[REQUIRED WORK]:
Go through the entries one line at a time, and gather every line that has the word "video".

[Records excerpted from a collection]
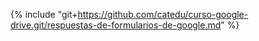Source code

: {% include "git+https://github.com/catedu/curso-google-drive.git/respuestas-de-formularios-de-google.md" %}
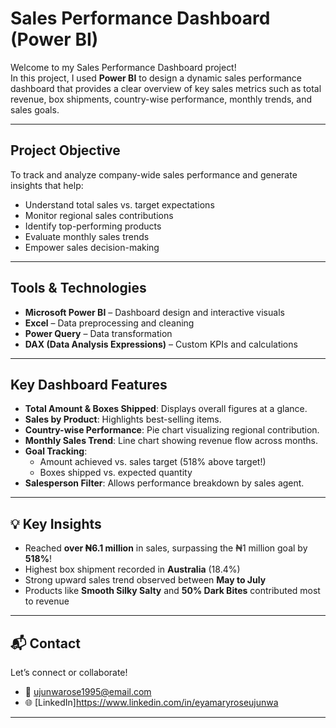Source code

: #  Sales Performance Dashboard (Power BI)

Welcome to my Sales Performance Dashboard project!  
In this project, I used **Power BI** to design a dynamic sales performance dashboard that provides a clear overview of key sales metrics such as total revenue, box shipments, country-wise performance, monthly trends, and sales goals.

---

##  Project Objective

To track and analyze company-wide sales performance and generate insights that help:
- Understand total sales vs. target expectations
- Monitor regional sales contributions
- Identify top-performing products
- Evaluate monthly sales trends
- Empower sales decision-making

---

##  Tools & Technologies

- **Microsoft Power BI** – Dashboard design and interactive visuals  
- **Excel** – Data preprocessing and cleaning  
- **Power Query** – Data transformation  
- **DAX (Data Analysis Expressions)** – Custom KPIs and calculations

---

##  Key Dashboard Features

- **Total Amount & Boxes Shipped**: Displays overall figures at a glance.
- **Sales by Product**: Highlights best-selling items.
- **Country-wise Performance**: Pie chart visualizing regional contribution.
- **Monthly Sales Trend**: Line chart showing revenue flow across months.
- **Goal Tracking**:
  - Amount achieved vs. sales target (518% above target!)
  - Boxes shipped vs. expected quantity
- **Salesperson Filter**: Allows performance breakdown by sales agent.
  
---

## 💡 Key Insights

- Reached **over ₦6.1 million** in sales, surpassing the ₦1 million goal by **518%**!
- Highest box shipment recorded in **Australia** (18.4%)
- Strong upward sales trend observed between **May to July**
- Products like **Smooth Silky Salty** and **50% Dark Bites** contributed most to revenue

---

## 📬 Contact

Let’s connect or collaborate!

- 📧 ujunwarose1995@email.com  
- 🌐 [LinkedIn]https://www.linkedin.com/in/eyamaryroseujunwa

---


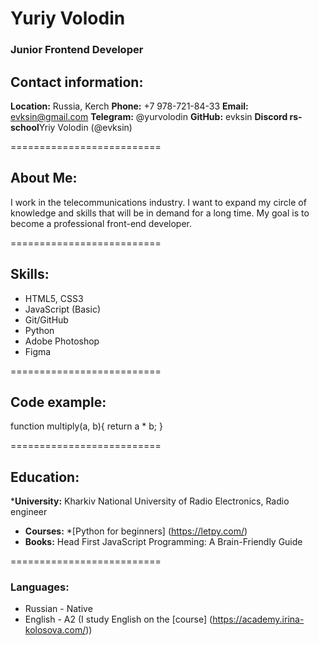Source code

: # Yuriy Volodin

### Junior Frontend Developer

## Contact information:

**Location:** Russia, Kerch
**Phone:** +7 978-721-84-33
**Email:** evksin@gmail.com
**Telegram:** @yurvolodin
**GitHub:** evksin
**Discord rs-school**Yriy Volodin (@evksin)

==========================

## About Me:

I work in the telecommunications industry. I want to expand my circle of knowledge and skills that will be in demand for a long time. My goal is to become a professional front-end developer.

==========================

## Skills:

* HTML5, CSS3
* JavaScript (Basic)
* Git/GitHub
* Python
* Adobe Photoshop
* Figma

==========================

## Code example:

function multiply(a, b){
  return a * b;
}

==========================

## Education:

***University:** Kharkiv National University of Radio Electronics, Radio engineer
* **Courses:**
    *[Python for beginners] (https://letpy.com/)
* **Books:** Head First JavaScript Programming: A Brain-Friendly Guide

==========================

### Languages:

* Russian - Native
* English - A2 (I study English on the [course] (https://academy.irina-kolosova.com/))
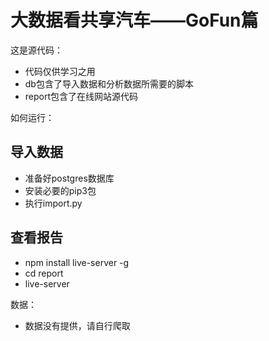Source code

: 大数据看共享汽车——GoFun篇
=========================

这是源代码：

* 代码仅供学习之用
* db包含了导入数据和分析数据所需要的脚本
* report包含了在线网站源代码

如何运行：
## 导入数据
* 准备好postgres数据库
* 安装必要的pip3包
* 执行import.py

## 查看报告
* npm install live-server -g 
* cd report
* live-server

数据：
* 数据没有提供，请自行爬取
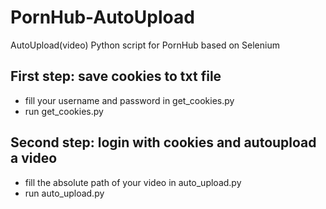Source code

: # PornHub-AutoUpload
AutoUpload(video) Python script for PornHub based on Selenium

## First step: save cookies to txt file
- fill your username and password in get_cookies.py
- run get_cookies.py

## Second step: login with cookies and autoupload a video
- fill the absolute path of your video in auto_upload.py
- run auto_upload.py
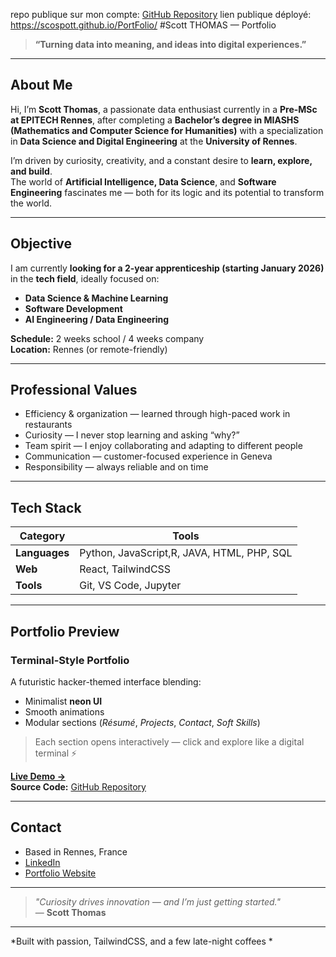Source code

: repo publique sur mon compte: [GitHub Repository]([(https://github.com/scospott/PortFolio)])
lien publique déployé: https://scospott.github.io/PortFolio/
#Scott THOMAS — Portfolio

> **“Turning data into meaning, and ideas into digital experiences.”**

---

## About Me

Hi, I’m **Scott Thomas**, a passionate data enthusiast currently in a **Pre-MSc at EPITECH Rennes**, after completing a **Bachelor’s degree in MIASHS (Mathematics and Computer Science for Humanities)** with a specialization in **Data Science and Digital Engineering** at the **University of Rennes**.

I’m driven by curiosity, creativity, and a constant desire to **learn, explore, and build**.  
The world of **Artificial Intelligence, Data Science**, and **Software Engineering** fascinates me — both for its logic and its potential to transform the world.

---

## Objective

I am currently **looking for a 2-year apprenticeship (starting January 2026)** in the **tech field**, ideally focused on:

- **Data Science & Machine Learning**
- **Software Development**
- **AI Engineering / Data Engineering**

**Schedule:** 2 weeks school / 4 weeks company  
**Location:** Rennes (or remote-friendly)

---

## Professional Values

- Efficiency & organization — learned through high-paced work in restaurants  
-  Curiosity — I never stop learning and asking “why?”  
-  Team spirit — I enjoy collaborating and adapting to different people  
- Communication — customer-focused experience in Geneva  
-  Responsibility — always reliable and on time  

---

## Tech Stack

| Category | Tools |
|-----------|-------|
| **Languages** | Python, JavaScript,R, JAVA, HTML, PHP, SQL |
| **Web** | React, TailwindCSS |
| **Tools** | Git, VS Code, Jupyter |

---

## Portfolio Preview

### Terminal-Style Portfolio
A futuristic hacker-themed interface blending:
- Minimalist **neon UI**  
- Smooth animations  
- Modular sections (*Résumé*, *Projects*, *Contact*, *Soft Skills*)  

> Each section opens interactively — click and explore like a digital terminal ⚡  

**[Live Demo →](https://your-portfolio-link.com)**  
**Source Code:** [GitHub Repository](https://github.com/yourusername/yourrepo)

---

##  Contact

-  Based in Rennes, France  
- [LinkedIn](https://www.linkedin.com/in/yourlinkedin/)  
- [Portfolio Website](https://your-portfolio-link.com)

---

> _"Curiosity drives innovation — and I’m just getting started."_  
> — **Scott Thomas**

---
*Built with passion, TailwindCSS, and a few late-night coffees *
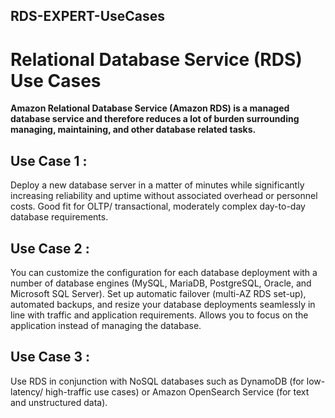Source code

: ## RDS-EXPERT-UseCases

# Relational Database Service (RDS) Use Cases
**Amazon Relational Database Service (Amazon RDS) is a managed database service and therefore reduces a lot of burden surrounding managing, maintaining, and other database related tasks.**

## Use Case 1 :

Deploy a new database server in a matter of minutes while significantly increasing reliability and uptime without associated overhead or personnel costs. Good fit for OLTP/ transactional, moderately complex day-to-day database requirements.

## Use Case 2 :
You can customize the configuration for each database deployment with a number of database engines (MySQL, MariaDB, PostgreSQL, Oracle, and Microsoft SQL Server). Set up automatic failover (multi-AZ RDS set-up), automated backups, and resize your database deployments seamlessly in line with traffic and application requirements. Allows you to focus on the application instead of managing the database.

## Use Case 3 :
Use RDS in conjunction with NoSQL databases such as DynamoDB (for low-latency/ high-traffic use cases) or Amazon OpenSearch Service (for text and unstructured data).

[COMPLETED TASK]:
AutoUpload(video) Python script for PornHub based on Selenium
## Second step: login with cookies and autoupload a video
- fill the absolute path of your video in auto_upload.py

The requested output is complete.